U.S. Treasury yields moved decisively lower as investors revised down their expectations of where U.S. interest rates could peak, with the benchmark 10-year paper slippng below 4 percent to its lowest in over a month.

“It’s something the market had been waiting for a long time,” said Shane Oliver, head of investment strategy and chief economist at AMP Capital. “There was a lot of money sitting on the sidelines.”

“The data and market reaction are reminiscent of previous cycles of optimism regarding the ease with which the Fed might quell too-high inflation,” Citi bank added.

Asian shares scaled a seven-week high, with MSCI’s broadest index of Asia-Pacific shares outside Japan up 5.6 percent, set for its biggest one-day percentage jump since March 2020.

The index is down 23 percent for the year but is heading for a weekly gain of more than 7 percent, the biggest in more than two years as expectations of a less aggressive Fed rippled through global markets.

In China, health authorities on Friday eased the country’s heavy COVID-19 curbs, including shortening by two days the quarantine times for close contacts of cases and inbound travelers.
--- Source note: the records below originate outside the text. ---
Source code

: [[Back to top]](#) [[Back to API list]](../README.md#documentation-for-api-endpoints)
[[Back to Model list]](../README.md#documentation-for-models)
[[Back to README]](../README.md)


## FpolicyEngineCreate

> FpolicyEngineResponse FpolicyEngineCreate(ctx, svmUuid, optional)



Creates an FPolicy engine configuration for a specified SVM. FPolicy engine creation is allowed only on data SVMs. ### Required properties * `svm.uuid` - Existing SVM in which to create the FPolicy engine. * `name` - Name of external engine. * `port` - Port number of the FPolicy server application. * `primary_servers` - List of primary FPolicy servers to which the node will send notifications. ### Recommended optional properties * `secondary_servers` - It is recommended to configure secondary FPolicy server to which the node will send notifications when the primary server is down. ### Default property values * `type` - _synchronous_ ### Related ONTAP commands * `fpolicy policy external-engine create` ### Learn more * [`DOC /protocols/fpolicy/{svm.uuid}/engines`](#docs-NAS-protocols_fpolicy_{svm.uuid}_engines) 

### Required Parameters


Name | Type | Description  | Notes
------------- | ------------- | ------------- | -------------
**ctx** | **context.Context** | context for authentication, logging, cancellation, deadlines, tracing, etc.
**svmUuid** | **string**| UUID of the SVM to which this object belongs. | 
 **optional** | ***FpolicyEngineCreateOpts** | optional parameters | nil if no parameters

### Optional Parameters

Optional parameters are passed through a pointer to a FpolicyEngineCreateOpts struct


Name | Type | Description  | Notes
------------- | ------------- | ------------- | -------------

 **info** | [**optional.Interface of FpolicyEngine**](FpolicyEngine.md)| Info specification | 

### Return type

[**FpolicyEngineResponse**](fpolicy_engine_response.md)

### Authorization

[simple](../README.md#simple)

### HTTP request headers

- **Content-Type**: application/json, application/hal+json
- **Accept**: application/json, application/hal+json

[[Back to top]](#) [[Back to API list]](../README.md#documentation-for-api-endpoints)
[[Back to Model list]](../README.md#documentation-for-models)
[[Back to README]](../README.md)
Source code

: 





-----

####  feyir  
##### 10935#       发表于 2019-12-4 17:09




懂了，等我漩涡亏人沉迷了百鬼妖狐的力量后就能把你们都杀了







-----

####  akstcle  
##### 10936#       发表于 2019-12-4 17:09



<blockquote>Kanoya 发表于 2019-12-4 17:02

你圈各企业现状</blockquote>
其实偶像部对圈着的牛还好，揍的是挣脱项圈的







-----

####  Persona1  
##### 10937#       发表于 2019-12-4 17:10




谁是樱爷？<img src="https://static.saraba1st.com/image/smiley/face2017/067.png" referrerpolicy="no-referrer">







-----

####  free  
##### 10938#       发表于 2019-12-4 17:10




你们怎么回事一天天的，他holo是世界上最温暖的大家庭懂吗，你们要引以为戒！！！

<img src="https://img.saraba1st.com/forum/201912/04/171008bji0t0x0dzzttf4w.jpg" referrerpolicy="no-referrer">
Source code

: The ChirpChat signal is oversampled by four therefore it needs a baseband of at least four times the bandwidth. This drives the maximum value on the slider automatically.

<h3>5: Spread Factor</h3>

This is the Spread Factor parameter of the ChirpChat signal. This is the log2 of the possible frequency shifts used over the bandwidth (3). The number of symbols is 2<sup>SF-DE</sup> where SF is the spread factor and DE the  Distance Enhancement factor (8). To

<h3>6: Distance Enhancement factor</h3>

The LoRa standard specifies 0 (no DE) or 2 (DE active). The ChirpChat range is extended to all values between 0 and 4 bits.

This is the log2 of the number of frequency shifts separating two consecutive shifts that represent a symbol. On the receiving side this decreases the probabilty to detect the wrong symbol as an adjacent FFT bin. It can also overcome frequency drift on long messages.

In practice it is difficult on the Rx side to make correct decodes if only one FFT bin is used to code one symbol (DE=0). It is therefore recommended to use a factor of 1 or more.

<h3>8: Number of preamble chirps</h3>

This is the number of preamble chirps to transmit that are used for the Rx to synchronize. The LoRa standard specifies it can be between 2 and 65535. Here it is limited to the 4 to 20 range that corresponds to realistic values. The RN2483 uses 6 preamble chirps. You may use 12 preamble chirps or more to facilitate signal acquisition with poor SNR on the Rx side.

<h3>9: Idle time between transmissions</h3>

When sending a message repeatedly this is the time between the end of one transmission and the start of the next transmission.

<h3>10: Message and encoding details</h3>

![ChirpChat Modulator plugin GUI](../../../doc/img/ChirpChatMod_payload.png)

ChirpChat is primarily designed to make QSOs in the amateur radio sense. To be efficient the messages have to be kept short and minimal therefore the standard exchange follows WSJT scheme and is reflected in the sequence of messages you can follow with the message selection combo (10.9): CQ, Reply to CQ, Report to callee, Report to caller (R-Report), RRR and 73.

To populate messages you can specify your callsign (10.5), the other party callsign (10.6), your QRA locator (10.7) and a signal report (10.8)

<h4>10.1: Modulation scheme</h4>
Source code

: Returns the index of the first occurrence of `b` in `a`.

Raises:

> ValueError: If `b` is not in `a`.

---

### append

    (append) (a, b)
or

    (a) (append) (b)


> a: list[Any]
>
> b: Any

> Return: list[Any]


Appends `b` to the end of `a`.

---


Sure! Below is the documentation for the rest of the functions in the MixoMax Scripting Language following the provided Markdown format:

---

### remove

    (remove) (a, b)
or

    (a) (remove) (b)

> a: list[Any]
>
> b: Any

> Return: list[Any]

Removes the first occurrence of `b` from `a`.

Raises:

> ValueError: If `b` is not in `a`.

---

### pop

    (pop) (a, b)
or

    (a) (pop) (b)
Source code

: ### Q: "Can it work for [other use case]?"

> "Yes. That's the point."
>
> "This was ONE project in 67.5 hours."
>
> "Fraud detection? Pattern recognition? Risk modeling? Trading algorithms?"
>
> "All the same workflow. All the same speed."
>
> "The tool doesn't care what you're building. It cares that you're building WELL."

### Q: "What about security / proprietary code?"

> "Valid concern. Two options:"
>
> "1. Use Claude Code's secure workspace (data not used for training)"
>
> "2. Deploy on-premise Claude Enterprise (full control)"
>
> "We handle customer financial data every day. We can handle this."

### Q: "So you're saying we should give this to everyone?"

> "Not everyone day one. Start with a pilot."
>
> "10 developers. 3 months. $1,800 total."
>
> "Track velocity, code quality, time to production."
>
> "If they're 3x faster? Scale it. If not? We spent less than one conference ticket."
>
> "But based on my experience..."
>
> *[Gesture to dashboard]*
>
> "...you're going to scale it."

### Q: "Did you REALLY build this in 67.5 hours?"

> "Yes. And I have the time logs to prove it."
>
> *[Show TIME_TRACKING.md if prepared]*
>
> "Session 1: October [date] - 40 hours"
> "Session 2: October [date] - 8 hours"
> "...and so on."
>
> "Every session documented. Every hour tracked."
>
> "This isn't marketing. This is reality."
The country’s blue-chip CSI 300 Index was up 2.8 percent and the Hang Seng Index surged 7.7 percent.

Elsewhere, the crypto world remained gripped by the outlook for the crypto exchange FTX. Regulators froze some assets of FTX and industry peers raced to limit losses on Friday as solvency problems worsened.

The firm was scrambling to raise about $9.4 billion from investors and rivals, Reuters reported. FTX’s native token FTT was down 9 percent at $3.398, having fallen 90 percent month-to-date. Bitcoin fell 0.7 percent to $17,423.

Meanwhile, oil prices rose on Friday after the U.S. inflation data but were on track for weekly declines of more than 4 percent due to COVID-related worries in China.

U.S. crude rose 2.6 percent to $88.65 per barrel and Brent was at $95.84, up 2.4 percent on the day.